Combining multiple integrated transceiver channels and aligning the phase can improve the phase noise of the array. The top three traces of Figure 5 show improved phase noise when combining eight transmit channels using the internal LOs of four integrated transceiver ICs. Once again, with four distinct and uncorrelated LOs (NLO = 4), the phase noise is improved by approximately 6 dB when increasing the number of Tx channels from one to eight. Increasing the channel count will further improve the phase noise of the radar. Alternatively, an external LO can be injected into each subarray of N transceivers to improve the starting phase noise of the subarray, shown by the lower trace in Figure 5. However, each element within the subarray will be correlated, and the subarray will not benefit from channel summing improvements, since the elements all share the same LO.

Figure 6

Figure 6 Increasing the channel count and using digital phase shifting (a) enables the theoretical system beamwidth to be narrowed.

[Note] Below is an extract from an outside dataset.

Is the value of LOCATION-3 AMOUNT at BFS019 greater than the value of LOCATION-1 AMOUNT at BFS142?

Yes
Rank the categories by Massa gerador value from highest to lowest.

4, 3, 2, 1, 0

With its integrated DSP features such as NCOs, digital phase shifters, DUCs and DDCs, the transceivers enable baseband phase- and frequency-shifting in the digital domain, enabling digital beamforming in a multichannel phased array radar. By integrating these functions on a single IC, a transceiver-based system can support the required antenna lattice spacings for many phased array applications. Increasing channel count with more transceivers generally results in narrower beams, at the expense of increasing system footprint. However, with the multiple functions integrated in a single monolithic IC, the increase in footprint is smaller than could be achieved previously.

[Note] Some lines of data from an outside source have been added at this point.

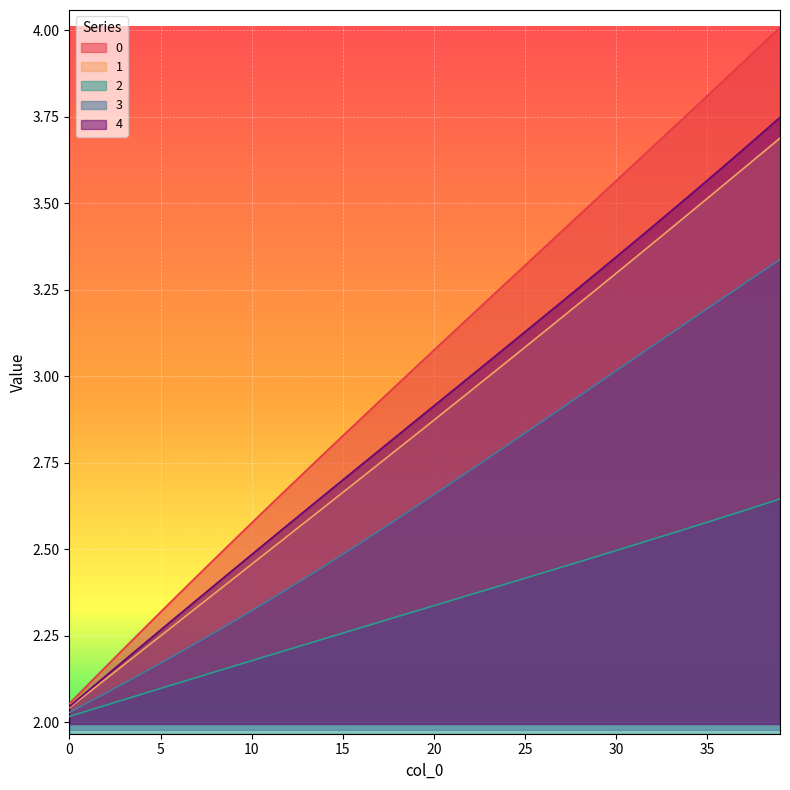

How many lines are shown in the chart?

5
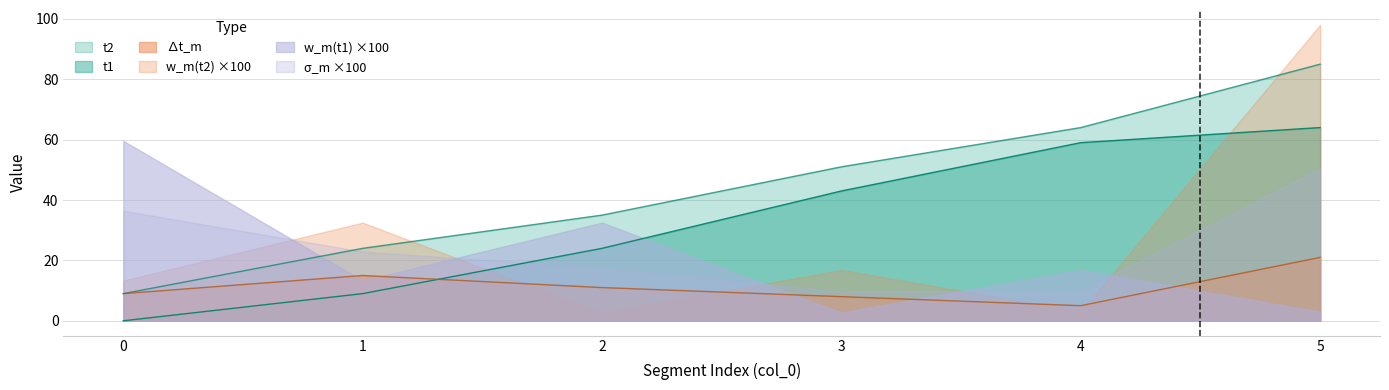

How many lines are shown in the chart?

6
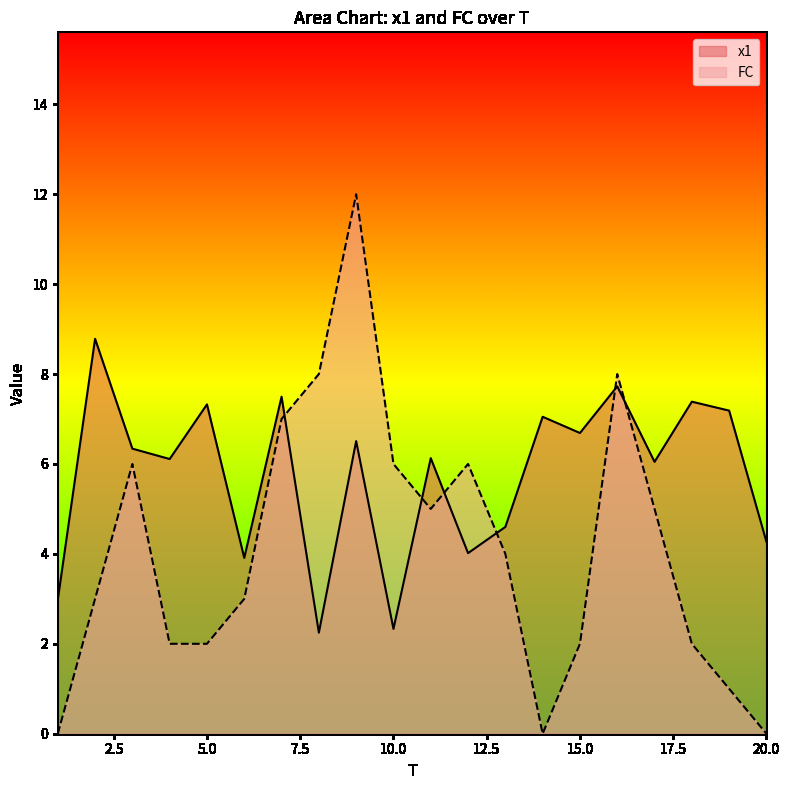

At 1, list the series in order from smallest to largest.

FC, x1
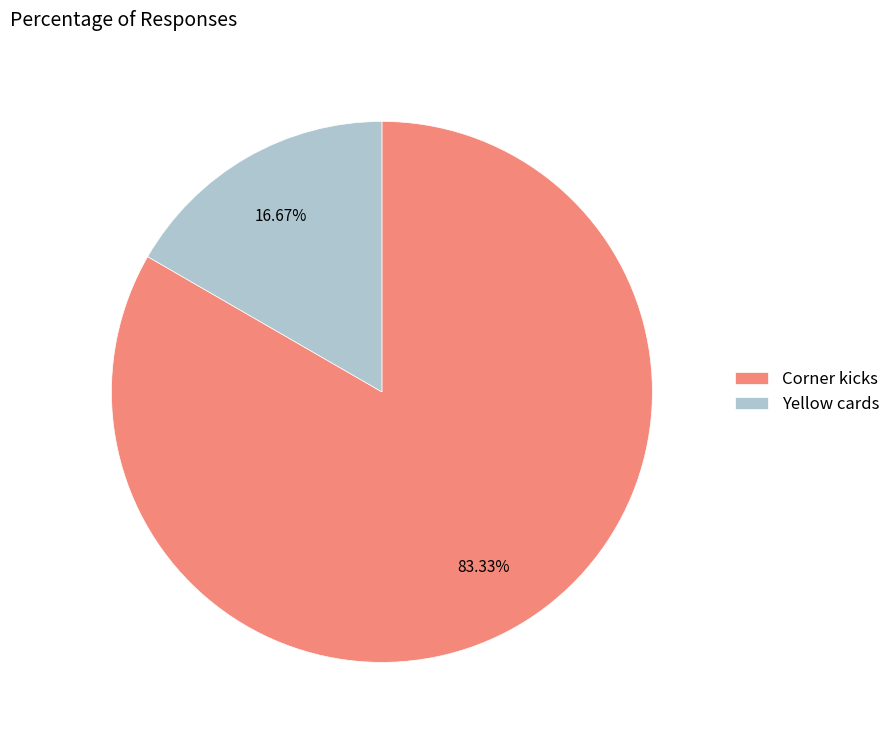

What portion of the pie excludes Yellow cards?

83.3%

Simulating radiation patterns using MATLAB®, Figure 6 shows how increasing N from 23 (8) to 210 (1024) channels narrows the beam with a deeper lobe amplitude, although the achievable power nulls will be dictated by the actual antenna design.

CONCLUSION

The integration of multiple digital and analog functions within a single, small transceiver IC simplifies phased array design and accelerates development and manufacturing. These transceivers enable both digital beamforming and hybrid beamforming, depending on system specifications. This article has demonstrated the performance that can be achieved with Analog Devices’ transceiver. The ADRV9009 supports a variety of system architectures, serving multiple applications with the same hardware.n

References

  1. J. Harris, “What Is JESD204 and Why Should We Pay Attention to It?,” Analog Devices Technical Article, MS-2374, October 2013, pp. 1–4.
  2. P. Delos, M. Jones and M. Robertson, “RF Transceivers Enable Forced Spurious Decorrelation in Digital Beamforming Phased Arrays,” Analog Devices Technical Article, August 2018.